Owls Well That Ends Well(18)
I reminded myself that I didn’t actually have to call her anything at the moment. And even if someone she didn’t know joined us, a free spirit like Not-Rosemary wouldn’t expect a formal introduction.
“Wonderful?” I repeated. “I’m not sure how wonderful it will be, but I hope it’s productive.”
“Oh, it will be,” she said. “Look at the blessing you’re giving all these people.”
“Blessing?” I echoed, distracted by a passing shopper. I wasn’t quite sure how much of a blessing it was to tempt anyone into buying a surplus milking machine and a dozen vintage 1960s troll dolls.
“Are you familiar with feng shui?” she said. “It’s the ancient Chinese art of placement. The literal translation is ‘the way of wind and water,’ and—”
“Yes, you gave Mother a book about it for Christmas, remember,” I said. Although considering the effect the book had had on Mother, I would have guessed the literal translation of feng shui was “Come, let us drop everything and rearrange the furniture another seventeen or eighteen times before dinner.”

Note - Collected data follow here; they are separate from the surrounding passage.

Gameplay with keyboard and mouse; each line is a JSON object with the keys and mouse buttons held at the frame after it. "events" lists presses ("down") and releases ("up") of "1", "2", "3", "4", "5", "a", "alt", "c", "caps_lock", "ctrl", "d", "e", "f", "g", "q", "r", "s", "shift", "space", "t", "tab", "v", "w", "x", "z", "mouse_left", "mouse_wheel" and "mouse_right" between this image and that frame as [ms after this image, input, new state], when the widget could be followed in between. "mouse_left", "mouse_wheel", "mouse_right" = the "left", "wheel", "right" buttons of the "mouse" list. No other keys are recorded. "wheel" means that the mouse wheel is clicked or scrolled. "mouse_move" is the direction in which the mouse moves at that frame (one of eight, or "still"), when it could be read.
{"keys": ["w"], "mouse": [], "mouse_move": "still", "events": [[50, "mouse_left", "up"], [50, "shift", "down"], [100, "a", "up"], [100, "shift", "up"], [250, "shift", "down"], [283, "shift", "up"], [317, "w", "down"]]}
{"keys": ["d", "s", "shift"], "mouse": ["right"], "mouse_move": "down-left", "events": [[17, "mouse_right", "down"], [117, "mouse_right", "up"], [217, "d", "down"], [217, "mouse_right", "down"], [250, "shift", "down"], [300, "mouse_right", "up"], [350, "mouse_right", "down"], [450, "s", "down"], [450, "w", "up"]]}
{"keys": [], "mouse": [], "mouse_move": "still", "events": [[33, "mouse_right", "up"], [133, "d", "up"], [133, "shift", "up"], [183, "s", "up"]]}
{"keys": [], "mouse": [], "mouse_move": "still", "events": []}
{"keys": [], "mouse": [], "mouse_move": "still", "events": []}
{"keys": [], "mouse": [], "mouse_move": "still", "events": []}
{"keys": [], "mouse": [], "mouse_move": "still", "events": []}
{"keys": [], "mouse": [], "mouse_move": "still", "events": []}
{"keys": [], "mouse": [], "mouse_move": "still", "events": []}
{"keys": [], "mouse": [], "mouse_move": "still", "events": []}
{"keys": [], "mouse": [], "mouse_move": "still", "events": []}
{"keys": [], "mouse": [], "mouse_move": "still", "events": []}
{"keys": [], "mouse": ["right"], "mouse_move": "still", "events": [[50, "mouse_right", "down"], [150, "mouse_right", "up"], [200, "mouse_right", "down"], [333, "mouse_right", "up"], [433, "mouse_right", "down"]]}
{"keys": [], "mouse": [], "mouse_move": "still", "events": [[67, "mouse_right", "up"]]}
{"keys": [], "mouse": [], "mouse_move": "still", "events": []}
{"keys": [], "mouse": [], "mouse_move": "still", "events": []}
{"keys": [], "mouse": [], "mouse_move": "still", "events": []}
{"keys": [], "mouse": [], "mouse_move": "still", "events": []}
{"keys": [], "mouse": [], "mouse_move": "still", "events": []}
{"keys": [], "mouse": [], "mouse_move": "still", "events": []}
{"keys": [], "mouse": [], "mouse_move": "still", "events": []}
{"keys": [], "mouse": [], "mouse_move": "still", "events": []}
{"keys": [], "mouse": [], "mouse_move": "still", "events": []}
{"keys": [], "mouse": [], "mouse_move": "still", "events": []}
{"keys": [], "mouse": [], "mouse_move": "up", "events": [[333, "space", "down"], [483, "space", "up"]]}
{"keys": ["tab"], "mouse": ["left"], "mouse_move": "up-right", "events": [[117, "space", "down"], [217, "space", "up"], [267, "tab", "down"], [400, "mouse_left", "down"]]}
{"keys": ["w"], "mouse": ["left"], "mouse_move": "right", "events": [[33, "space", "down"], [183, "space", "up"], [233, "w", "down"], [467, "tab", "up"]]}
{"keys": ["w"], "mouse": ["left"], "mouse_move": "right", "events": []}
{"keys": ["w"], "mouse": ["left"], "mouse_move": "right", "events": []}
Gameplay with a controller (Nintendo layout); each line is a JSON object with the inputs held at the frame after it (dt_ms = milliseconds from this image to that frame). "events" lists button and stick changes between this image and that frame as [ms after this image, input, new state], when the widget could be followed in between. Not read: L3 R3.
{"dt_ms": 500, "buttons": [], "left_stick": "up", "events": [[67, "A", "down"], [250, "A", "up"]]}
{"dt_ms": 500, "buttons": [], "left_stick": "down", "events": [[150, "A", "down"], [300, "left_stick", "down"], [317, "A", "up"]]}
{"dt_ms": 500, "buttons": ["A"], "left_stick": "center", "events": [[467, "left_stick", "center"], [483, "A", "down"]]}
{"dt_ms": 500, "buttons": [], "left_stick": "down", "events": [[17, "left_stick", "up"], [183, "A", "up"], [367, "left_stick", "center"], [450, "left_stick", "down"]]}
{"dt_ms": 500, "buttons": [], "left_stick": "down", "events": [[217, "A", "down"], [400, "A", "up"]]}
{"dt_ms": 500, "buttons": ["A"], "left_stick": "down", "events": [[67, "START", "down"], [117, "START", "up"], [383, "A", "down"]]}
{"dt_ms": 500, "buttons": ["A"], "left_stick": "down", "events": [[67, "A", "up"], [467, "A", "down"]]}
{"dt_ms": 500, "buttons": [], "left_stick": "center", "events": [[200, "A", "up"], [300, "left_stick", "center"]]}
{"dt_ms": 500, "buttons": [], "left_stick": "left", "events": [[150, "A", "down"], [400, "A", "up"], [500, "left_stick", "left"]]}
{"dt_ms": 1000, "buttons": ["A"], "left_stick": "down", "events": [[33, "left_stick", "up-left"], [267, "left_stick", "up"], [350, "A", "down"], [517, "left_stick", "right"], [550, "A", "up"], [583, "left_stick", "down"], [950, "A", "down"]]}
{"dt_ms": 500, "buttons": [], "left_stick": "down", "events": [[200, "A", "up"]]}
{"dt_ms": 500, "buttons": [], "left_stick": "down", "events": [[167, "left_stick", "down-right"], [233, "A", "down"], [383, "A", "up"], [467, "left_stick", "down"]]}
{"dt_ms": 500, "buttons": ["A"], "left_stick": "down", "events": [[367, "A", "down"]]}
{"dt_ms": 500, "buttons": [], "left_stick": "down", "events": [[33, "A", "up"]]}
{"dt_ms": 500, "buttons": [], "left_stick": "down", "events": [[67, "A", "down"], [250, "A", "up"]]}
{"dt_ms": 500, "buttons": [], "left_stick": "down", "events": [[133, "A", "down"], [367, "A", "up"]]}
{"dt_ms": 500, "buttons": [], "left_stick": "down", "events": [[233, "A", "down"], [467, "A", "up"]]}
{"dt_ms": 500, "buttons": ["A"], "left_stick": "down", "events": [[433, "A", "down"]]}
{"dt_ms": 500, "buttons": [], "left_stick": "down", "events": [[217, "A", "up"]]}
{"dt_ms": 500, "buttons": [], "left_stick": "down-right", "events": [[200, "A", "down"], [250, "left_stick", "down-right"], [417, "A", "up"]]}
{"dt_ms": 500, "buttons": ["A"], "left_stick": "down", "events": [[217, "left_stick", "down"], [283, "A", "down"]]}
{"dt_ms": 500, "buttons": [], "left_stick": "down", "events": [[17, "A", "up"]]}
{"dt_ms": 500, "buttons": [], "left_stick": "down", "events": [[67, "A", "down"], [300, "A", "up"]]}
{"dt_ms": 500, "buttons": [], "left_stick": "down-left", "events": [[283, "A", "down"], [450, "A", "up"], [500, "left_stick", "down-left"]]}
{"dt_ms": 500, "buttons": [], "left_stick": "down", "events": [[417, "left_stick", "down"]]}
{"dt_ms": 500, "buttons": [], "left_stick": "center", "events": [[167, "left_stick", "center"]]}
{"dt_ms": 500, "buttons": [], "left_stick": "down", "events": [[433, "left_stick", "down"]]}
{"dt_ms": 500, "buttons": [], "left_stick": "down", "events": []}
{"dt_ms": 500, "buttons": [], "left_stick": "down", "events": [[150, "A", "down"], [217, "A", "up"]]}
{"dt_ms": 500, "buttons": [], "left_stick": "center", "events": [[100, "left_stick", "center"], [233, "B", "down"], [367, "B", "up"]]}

“Clutter is very significant in feng shui,” she said. “At least in dealing with Western homes. If you want to feng shui your house, the first thing you should do is get rid of clutter.”
“Really?” I said, with genuine interest. Had Not-Rosemary finally taken up a fad that I could relate to?
“Yes,” she said. “Clutter is bad. Blocks the house’s chi—the energy flow—and can also hold negative energy from past residents, or past owners of the clutter. If you ask me, clutter is probably the root cause of half the problems in our culture.”
“I see,” I said. I was glad to see that she’d finally stopped blaming television and refined sugar, since I rather liked both of those.
“So look at what your yard sale will accomplish,” she said. “What a wonderful energy clearing! Imagine all the bad karma and negative energy everyone’s getting rid of!”
She drifted off, beaming cheerfully at everyone she passed. I wonder if it would eventually occur to her that the sellers couldn’t get rid of their cosmically blighted stuff unless some other poor soul bought it. Did the buyers get the seller’s negative energy along with the stuff, or did being sold reset an item’s karma count to zero?
But she had helped me realize why the sellers were so happy: they were removing unwanted burdens from their lives. Okay, some of them thought it was more about making money than dry cleaning their chi, but surely even they were starting to feel not just richer but lighter and freer.
I had a harder time understanding why the buyers were so happy, but as Mother frequently remarked, I hadn’t inherited her shopping gene. I decided to assume that everything the customers were carrying around would meet some long-felt want. Better yet, some dire need that their perilous finances would never have allowed them to meet if not for our yard sale. That would solve the karma count problem, too.
Of course, I kept spotting the occasional person who threatened to overturn my newly created illusion—what long-felt want or dire need could my elderly aunt Catriona have for a fully functional crossbow and a video on firming her buns? I pushed the thought out of my mind.
And I also saw a few people who seemed genuinely upset by something. I tried to suppress the urge to go and ask them what was wrong. No matter how much I wanted everyone to have a lovely time at the yard sale it wasn’t my responsibility to make it happen. I couldn’t fix everyone’s problems. I shouldn’t even try.
“What’s wrong?” I asked Cousin Morris a few minutes later.
“I think it’s over,” he said, his words slightly muffled because his head was buried in his hands. “The passion has gone out of our marriage.”
Too much information, I thought, and scrambled for the right thing to say. Cousin Morris was a pleasant, mild-mannered man with gently receding hair and a gently growing tummy. Cousin Ginnie, his wife, was responsible for the tummy. She was a plump, cheerful woman whose life revolved around cooking, thanks to her career as the dessert chef for an upscale Williamsburg restaurant. They were older than I was—in their fifties—but I was fond of Morris and Ginnie, and never passed up their dinner invitations. Still, I didn’t think of them as close friends. Why was Morris confiding in me? Or was he going around saying the same thing to everyone he met? That didn’t sound like Morris.
And I had to admit that if I had to pick a word to describe their marriage, “passion” wouldn’t be the first thing that came to mind. It wouldn’t come to mind at all. “Comfortable, though slightly boring” would have been my diagnosis—the sort of relationship so many married people fall into after a while. Did this have anything to do with my inexplicable reluctance to take the plunge with Michael? The fear that we’d eventually settle into comfortable-but-boring?